FIG. 1 is a block diagram showing an embodiment of a liquid crystal display device according to the present invention.

FIG. 2 is a circuit diagram showing an example of a liquid crystal panel incorporated in the liquid crystal display device shown in FIG.

FIG. 3 is a circuit diagram showing an example of a vertical drive circuit incorporated in the liquid crystal panel shown in FIG.

FIG. 4 is a timing chart for explaining the operation of the vertical drive circuit shown in FIG.

5 is a schematic diagram showing non-interlaced driving of the liquid crystal panel shown in FIG.

FIG. 6 is a timing chart used to explain the operation of the vertical drive circuit shown in FIG.

7 is a schematic diagram showing interlaced driving of the liquid crystal panel shown in FIG.

FIG. 8 is a schematic diagram showing a change in polarity of a video signal during interlace driving.

FIG. 9 is a block diagram showing an example of a conventional liquid crystal display device.

FIG. 10 is a diagram schematically showing dot inversion driving.

FIG. 11 is a schematic diagram illustrating an example of simultaneous driving of plural dots.

FIG. 12 is a circuit diagram showing an example of a conventional liquid crystal panel.

FIG. 13 is a circuit diagram showing another example of a conventional liquid crystal panel.

[Explanation of symbols]

 1 Decoder / Driver 2 Decoder / Driver 3 Liquid Crystal Panel 4 Timing Generator 31 Pixels 33 Vertical Drive Circuit 34 Horizontal Drive Circuit

Claims (3)

[Claims] 1. A liquid crystal display device comprising a liquid crystal panel, a decoder / driver, and a timing generator, the liquid crystal panel comprising pixels arranged at respective intersections of scanning lines and signal lines intersecting each other, and red, green, and blue pixels. And a driving circuit for simultaneously sampling the 3 types of video signals and simultaneously distributing them to 6 × n (n is an integer of 1 or 2 or more) signal lines to drive 6 × n at a time. / Driver is provided at least, and each of the three types of video signals is relatively delayed in advance according to the pixel arrangement pitch and supplied to the liquid crystal panel, and one decoder / driver outputs one type of three types of video signals.
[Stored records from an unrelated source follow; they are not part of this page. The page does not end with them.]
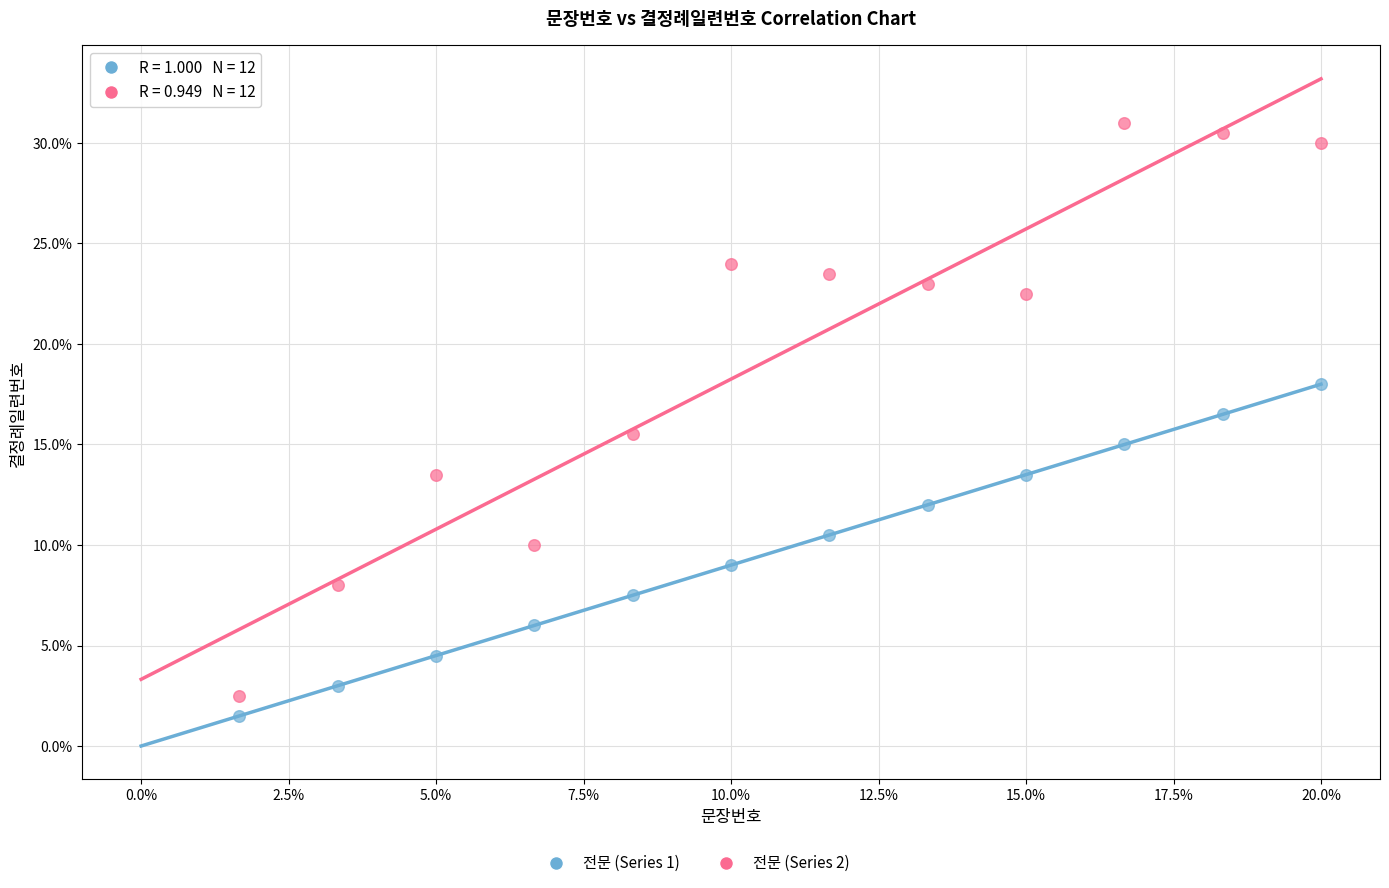

What is the X range (max minus min) for the scatter plot?

18.3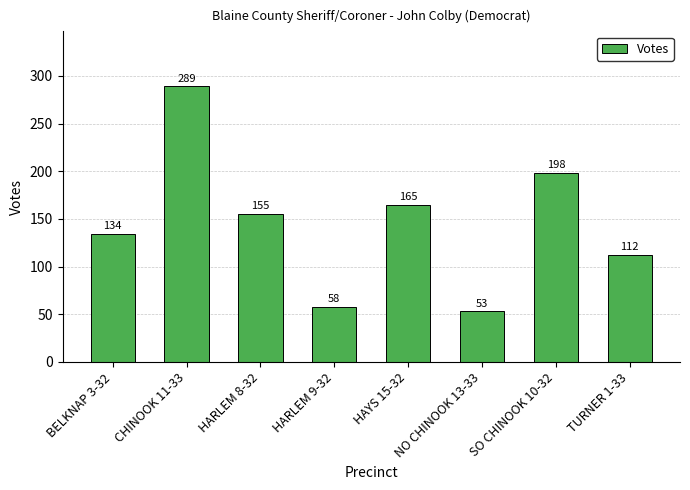

What position from the left is HAYS 15-32?

5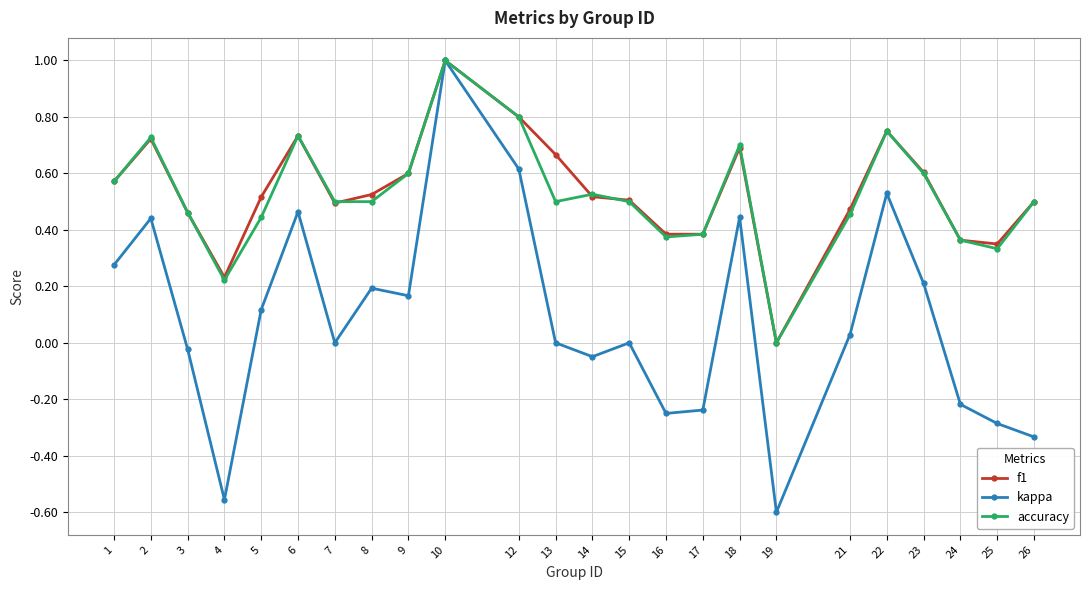

At which label does kappa first exceed 0?

1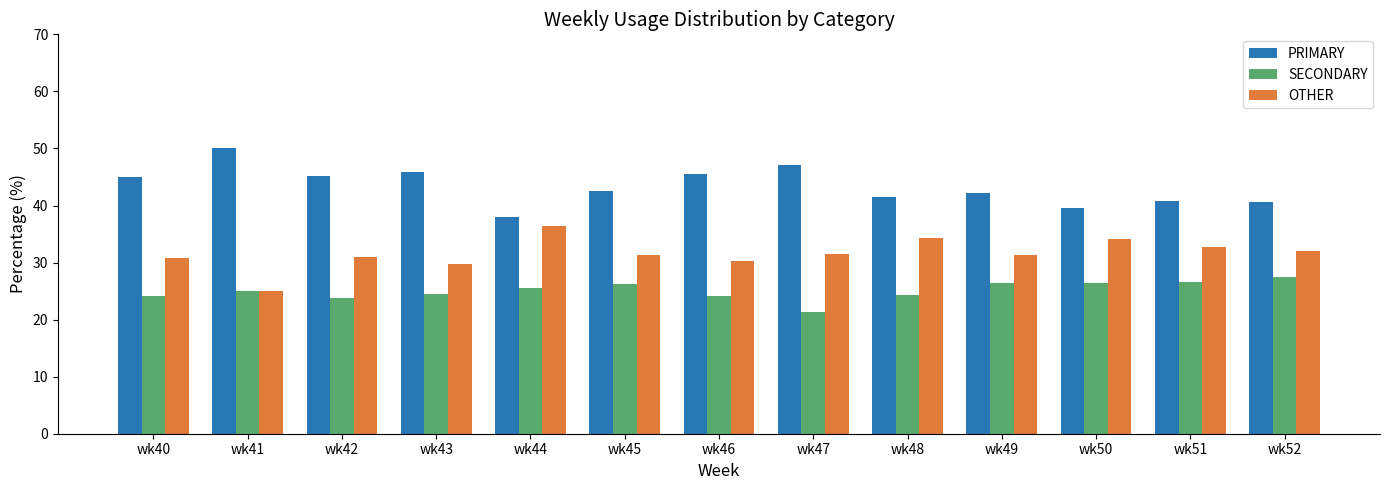

What is the maximum value for PRIMARY?

50.0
Generated and distributed to the odd-numbered 6n signal lines that are collectively driven through the drive circuit, and the other decoder / driver generates three-type video signals of opposite polarities. The 6n signal lines collectively driven via the drive circuit are distributed to even-numbered signal lines, and the timing generator controls the collective drive of the drive circuits included in the liquid crystal panel and the delay processing of the decoder / driver. A liquid crystal display device characterized by: 2. The drive circuit is divided into a horizontal drive circuit that collectively drives 6n signal lines and a vertical drive circuit that sequentially selects and drives one or two scan lines in accordance with the collective drive. The liquid crystal display device according to claim 1, wherein: 3. The vertical drive circuit includes a switching means, and performs sequential selective drive for each scanning line when a non-interlaced video signal is input, and when the interlaced video signal is input, a scanning line 2 is selected. 3. The liquid crystal display device according to claim 2, wherein sequential selection drive is performed for each book.